The completion of $p^{(0)}$ is $s^{(0)}_n=0$ . What if we are given the first two terms, i.e., $p^{(1)}$ ? What’s its completion?

function($){return $}

Its completion is $s$ itself. Let’s consider another example: 1, 2, 3, 4, _, 6, 7. Clearly the completion is $s$ . Let’s look at one of its solutions:

function (n)
{
    if (n == 5) return 19260817;
    return n;
}

That solution is obviously more complicated (longer) than the pattern, hence not considered the pattern (in day-to-day sense).

Real-world considerations

For any given partial sequence, its completion depends on the encoding $r$ , or the programming language selected. For example, given 2, 3, 5, 7, 11, the completion might not be the prime if the programming language is not efficient in expressing such concepts. (Interleave: JavaScript can express the concept with short code thanks to its regular expression engine.)

For real-world cases, the ‘programming language’ also varies from people to people. Perhaps Mathematica can be used to model mathematicians? But clearly I shouldn’t be modelled so.

The framework resolves the definition of ‘persuasive’ by resorting to simplicity. However, simplicity varies according to ‘preset knowledge’ (built-in notations), which, if to be uniformised, is just a matter of choice.

For quizzes in school, we can modify our ‘program’ to ‘mathematical expression’ and define a total order over these expressions to compare their complexities. As suggested by Liwei Cai, for people with more maths knowledge, we should include a lot of built-in functions.

Philosophical implications

The computability of the terms in the completion together with the existence of a solution to any finite partial sequence (that a pattern exists) and the uncomputability of the pattern (that finding the pattern is hard) form a dialectical contradiction (coarsely understood as ‘the two sides of a coin among everything’, a concept from Marxism). The two results are not surprising by themselves or together, but making use of the parlance learnt from philosophy (pronounced ‘political’) courses is interesting to me.

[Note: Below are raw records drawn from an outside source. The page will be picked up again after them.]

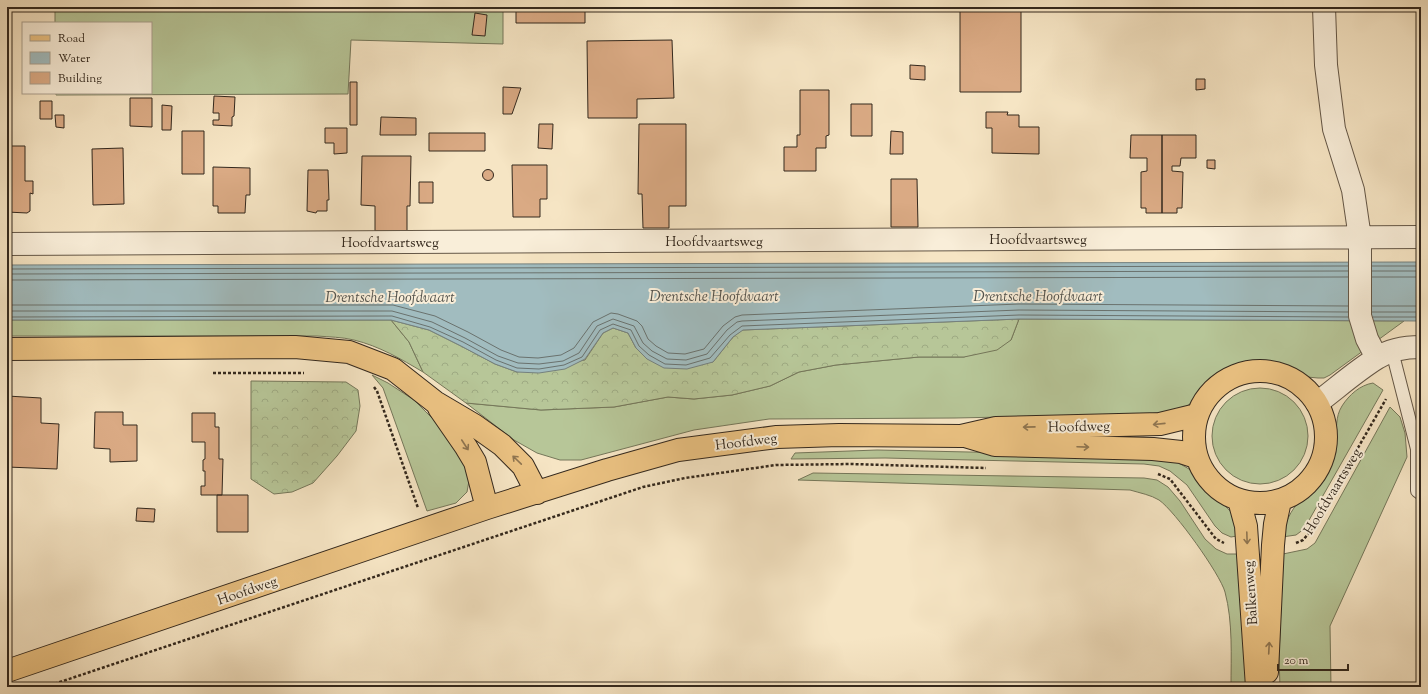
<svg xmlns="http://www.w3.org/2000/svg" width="1428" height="694" font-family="'Sorts Mill Goudy',serif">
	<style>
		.grass { fill: #b7c698; stroke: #75775a }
		.forest { fill: url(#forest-crowns); stroke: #75775a }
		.water { fill: #a1bcbf; stroke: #75817e }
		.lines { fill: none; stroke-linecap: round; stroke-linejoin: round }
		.shore { stroke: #6a726e; stroke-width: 1 }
		.building { fill: #daaa84; stroke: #33281d }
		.service-casing { stroke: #645747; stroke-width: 14 }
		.minor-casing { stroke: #645747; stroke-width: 24 }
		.primary-casing { stroke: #33281d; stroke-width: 24 }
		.path { stroke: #33281d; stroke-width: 2.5; stroke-dasharray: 3 2; stroke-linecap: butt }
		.service { stroke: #f9eed9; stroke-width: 12 }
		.minor { stroke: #f9eed9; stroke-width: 22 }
		.primary { stroke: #ebc282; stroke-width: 22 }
		.oneway { stroke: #8f7550 }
		.labels { text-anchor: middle; stroke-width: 4; stroke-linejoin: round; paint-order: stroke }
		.street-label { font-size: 14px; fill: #33281d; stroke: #f9eed9 }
		.water-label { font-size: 15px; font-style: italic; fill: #54544e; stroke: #f9eed9 }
	</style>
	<defs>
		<pattern id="forest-crowns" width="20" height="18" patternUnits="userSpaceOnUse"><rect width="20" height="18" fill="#b7c698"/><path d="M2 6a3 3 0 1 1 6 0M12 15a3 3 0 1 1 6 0" fill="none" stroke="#9eaa83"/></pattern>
	</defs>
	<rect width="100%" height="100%" fill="#f6e5c4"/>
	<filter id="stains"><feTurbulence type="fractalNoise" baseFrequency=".005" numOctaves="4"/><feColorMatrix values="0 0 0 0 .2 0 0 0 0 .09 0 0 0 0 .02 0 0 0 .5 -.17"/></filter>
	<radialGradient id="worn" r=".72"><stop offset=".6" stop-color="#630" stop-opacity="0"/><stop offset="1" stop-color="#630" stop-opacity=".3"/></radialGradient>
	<path class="grass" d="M55,7H503V44L351,40L348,94L56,95V93H151V23H55Z
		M1019,319L1404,321L1330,375L1324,378H1318L1307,377L1283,366L1271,363L1257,362L1243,364L1227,370L1214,378L1203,390L1195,401L1180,410L1148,414L955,418L769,419L694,430L581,460H560L537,453L514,440L466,403L541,410L614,407L668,397L694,399L732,395L770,386L799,372L836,365L919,357H964L1011,340Z
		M7,320H391L409,342L423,372C401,359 379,346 354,340C342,337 329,337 317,336H7Z
		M372,375L388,383L414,400L437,423L456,445L470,475L467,492L456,503L427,511L383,388Z
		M1373,383L1383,390L1304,529L1296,535L1282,537C1285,524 1290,510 1301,500C1312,489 1324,480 1330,465C1333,458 1335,449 1336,442C1337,429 1335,417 1342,406C1349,395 1360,385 1373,383Z
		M1212 436a48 48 0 1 1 96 0a48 48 0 1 1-96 0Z
		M1390,407L1400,417L1405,433L1407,457L1330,626L1331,687H1280L1279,657L1283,554L1307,549L1315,543Z
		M877,450L1152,456L1177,462L1189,469L1233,514L1237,536L1231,537L1222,533L1215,526L1187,485L1170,471L1159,466L1144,464L885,458L791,459L795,453Z
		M813,473L1144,478L1157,480L1168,487L1180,501L1205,539L1216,549L1227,554H1238L1245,659L1246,687H1231C1231,656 1233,622 1225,592C1220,574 1175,511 1159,500C1151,495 1140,493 1130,490L798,480Z"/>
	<path class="forest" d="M1019,319L1011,340L997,350L964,357H919L836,365L799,372L770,386L732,395L694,399L668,397L614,407L541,410L466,403L423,372L409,342L391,320L429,330L461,346L495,364L517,372L585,360L603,333L613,328L628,333L636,348L713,362L733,337L742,330Z
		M251,381L346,382L358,390L360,406L356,431L337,456L313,483L292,492L274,494L251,479Z"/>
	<path class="water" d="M1421,262V321L1019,319L743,330L733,337L713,362L687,369L664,368L647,359L636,348L628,333L613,328L603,333L585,359L565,369L539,373L517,372L495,364L461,346L429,330L391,320H7V265Z"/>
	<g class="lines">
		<path class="shore" d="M1372,266H1421
			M7,269L1348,266
			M1372,271H1421
			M7,274L1348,271
			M1372,277H1421
			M7,280L1348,277
			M7,305H393L435,316L468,332L501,350L519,357L538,358L561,355L574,348L593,322L611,313L618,314L637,321L642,326L648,339L656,346L668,353L685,354L704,349L723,326L735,317L742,315L1019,304L1348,306
			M1372,306H1421
			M7,311H392L432,322L465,338L498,356L518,363L539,364L563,361L579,353L597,326L613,319L634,326L643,343L652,351L667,359L686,360L707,354L727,330L737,322L742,321L1019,310L1348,312
			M1372,312H1421
			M7,317L392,316L430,327L463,342L496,360L517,368L539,369L564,365L582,357L600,330L613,324L631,330L639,346L649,355L665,364L686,365L710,358L730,335L742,326L1019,315L1348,317
			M1373,317H1421"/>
	</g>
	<path class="building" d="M516,7H585V23H516Z
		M960,7H1021V92H960Z
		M475,13L487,15L485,36L472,35Z
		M672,40L674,98L637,99V118H588L587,41Z
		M910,65L925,66V80L910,79Z
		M1196,79H1205V89L1196,90Z
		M350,82H357V125H350Z
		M503,87L521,88L512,114H503Z
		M800,90H829V135L826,136V148H816V171H784V147H797V135H800Z
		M214,96L235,97L234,116L232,117V126L213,125V120H219V113H213Z
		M130,98H152V127L130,126Z
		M40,101H52V119H40Z
		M851,104H872V136H851Z
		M162,105L172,106L171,130H162Z
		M986,112H1008L1007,115H1019V127H1039V154L992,153V128H986Z
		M55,115H64V128L56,127Z
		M381,117L416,118V135H380Z
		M539,124H553L552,149L538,148Z
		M639,124H686V206H669V228H643L642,194H638Z
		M325,128H347V153L334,154V143H325Z
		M182,131H204V174H182Z
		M891,131L903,132V154H890Z
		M429,133H485V151H429Z
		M1131,135H1162V213H1146V208H1141V172L1147,171V158H1130Z
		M1162,135H1196V158H1181L1180,166H1172V171L1183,172L1182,208H1177V213H1162Z
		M7,146H25V181H33V194L30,193V211L27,213L7,212Z
		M123,148L124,204L93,205L92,149Z
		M362,156H411L410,206H407V231H375V206L361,205Z
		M1207,160H1215V169L1207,168Z
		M512,165H547V199H540V217H513Z
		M213,167L250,168V195H246L245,213H218V206H213Z
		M482.5 175a5.5 5.5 0 1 1 11 0a5.5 5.5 0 1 1-11 0Z
		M308,170H328L329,200H327V211H317L316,213L307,211Z
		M891,179H917L918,227H891Z
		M419,182H433V203H419Z
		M7,396L41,398V423L59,424L57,469L7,467Z
		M95,412H123V425H137V461L110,462V449L94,448Z
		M192,413H215V427H219V459H223L222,495H201V486H205V471H203V460L205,459V442H192Z
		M217,495H248V532H217Z
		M137,508L155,509L154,522L136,521Z"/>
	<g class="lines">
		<defs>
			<path id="service" d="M1392,351L1417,449V491L1421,494"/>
			<path id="minor" d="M1324,7L1326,65L1334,129L1353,190L1360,238V316L1367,339L1377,358
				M7,244L1421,237
				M1317,403C1337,388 1356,371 1377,358C1389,350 1406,347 1421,347"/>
			<path id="primary" d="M7,349L295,347L349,352L393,369L435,402L474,425L502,445L523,466L537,493
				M1194 437a66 66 0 1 1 132 0a66 66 0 1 1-132 0Z
				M439,408L466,447L475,462L487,508
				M965,436L995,445L1153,449L1181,452L1196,457
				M1239,500L1246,526L1257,687
				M7,671L487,508L607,470L678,450L777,437L839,435L961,436L996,428L1160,424L1197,415
				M1267,672L1273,545L1275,524L1280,501"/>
		</defs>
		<use href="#service" class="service-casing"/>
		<use href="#minor" class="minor-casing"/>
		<use href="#primary" class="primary-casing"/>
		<path class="path" d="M213,373H304
			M374,387L377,391L418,508
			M1158,474L1170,479L1216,539L1224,543
			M1296,543L1303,540L1309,533L1386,399
			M45,687L643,487L685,478L776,465L851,464L986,468"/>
		<use href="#service" class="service"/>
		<use href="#minor" class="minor"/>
		<use href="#primary" class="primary"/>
	</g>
	<defs><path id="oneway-shaft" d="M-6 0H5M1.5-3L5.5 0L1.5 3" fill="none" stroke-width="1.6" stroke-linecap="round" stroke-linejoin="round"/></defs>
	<g class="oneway">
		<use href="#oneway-shaft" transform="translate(1159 424) rotate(174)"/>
		<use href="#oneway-shaft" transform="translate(1029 427) rotate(179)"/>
		<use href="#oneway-shaft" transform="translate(465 445) rotate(57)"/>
		<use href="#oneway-shaft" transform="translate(1083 447) rotate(2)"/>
		<use href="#oneway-shaft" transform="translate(517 460) rotate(-136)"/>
		<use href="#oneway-shaft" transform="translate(1247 538) rotate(88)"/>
		<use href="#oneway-shaft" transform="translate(1269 648) rotate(-87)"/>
	</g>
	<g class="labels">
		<g class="street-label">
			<text x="1038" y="244">Hoofdvaartsweg</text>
			<text x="714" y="246">Hoofdvaartsweg</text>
			<text x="390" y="247">Hoofdvaartsweg</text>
			<text transform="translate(1079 426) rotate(-1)" y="5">Hoofdweg</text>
			<text transform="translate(746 441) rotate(-7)" y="5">Hoofdweg</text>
			<text transform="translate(1332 491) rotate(-59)" y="5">Hoofdvaartsweg</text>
			<text transform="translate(247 590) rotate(-19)" y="5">Hoofdweg</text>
			<text transform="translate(1250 593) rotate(-94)" y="5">Balkenweg</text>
		</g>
		<g class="water-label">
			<text x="714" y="301">Drentsche Hoofdvaart</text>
			<text x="1038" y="301">Drentsche Hoofdvaart</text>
			<text x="390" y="302">Drentsche Hoofdvaart</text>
		</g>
	</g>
	<rect width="1428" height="694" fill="none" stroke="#f6e5c4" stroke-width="24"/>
	<rect x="8" y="8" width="1412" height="678" fill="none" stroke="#33281d" stroke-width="2"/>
	<rect x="12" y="12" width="1404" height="670" fill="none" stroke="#33281d"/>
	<rect x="22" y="22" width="130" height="72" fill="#f9eed9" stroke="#aa9f8e"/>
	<rect x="30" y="35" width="20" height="6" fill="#ebc282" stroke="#aa9f8e"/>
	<text x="58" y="42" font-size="12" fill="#33281d">Road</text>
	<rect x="30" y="52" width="20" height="12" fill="#a1bcbf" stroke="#aa9f8e"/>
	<text x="58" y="62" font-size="12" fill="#33281d">Water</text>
	<rect x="30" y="72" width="20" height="12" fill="#daaa84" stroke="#aa9f8e"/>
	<text x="58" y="82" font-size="12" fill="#33281d">Building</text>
	<path d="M1278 664v6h70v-6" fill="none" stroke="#33281d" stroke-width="2"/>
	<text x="1284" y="664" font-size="12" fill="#33281d" stroke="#f9eed9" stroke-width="3" paint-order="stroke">20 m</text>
	<rect width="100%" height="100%" filter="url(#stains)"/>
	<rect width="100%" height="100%" fill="url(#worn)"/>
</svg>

The uncomputability suggests:

The discovery of the most clean theory explaining everything we see cannot be purely mechanical.

The lock-down of completion suggests the rationality of this framework. For a computable sequence $s$ , the completion of its $k$ -th leading part eventually will be $s$ itself, independent of the choice of encoding $r$ . For any programming language, as long as it is Turing complete, the most succinct rule that explains the sequence will eventually be the same, given enough terms. Applying the analogy to human, this implies that:

Having observed abundant phenomena, people vastly different yet all knowledgeable eventually agree on the law that governs the nature.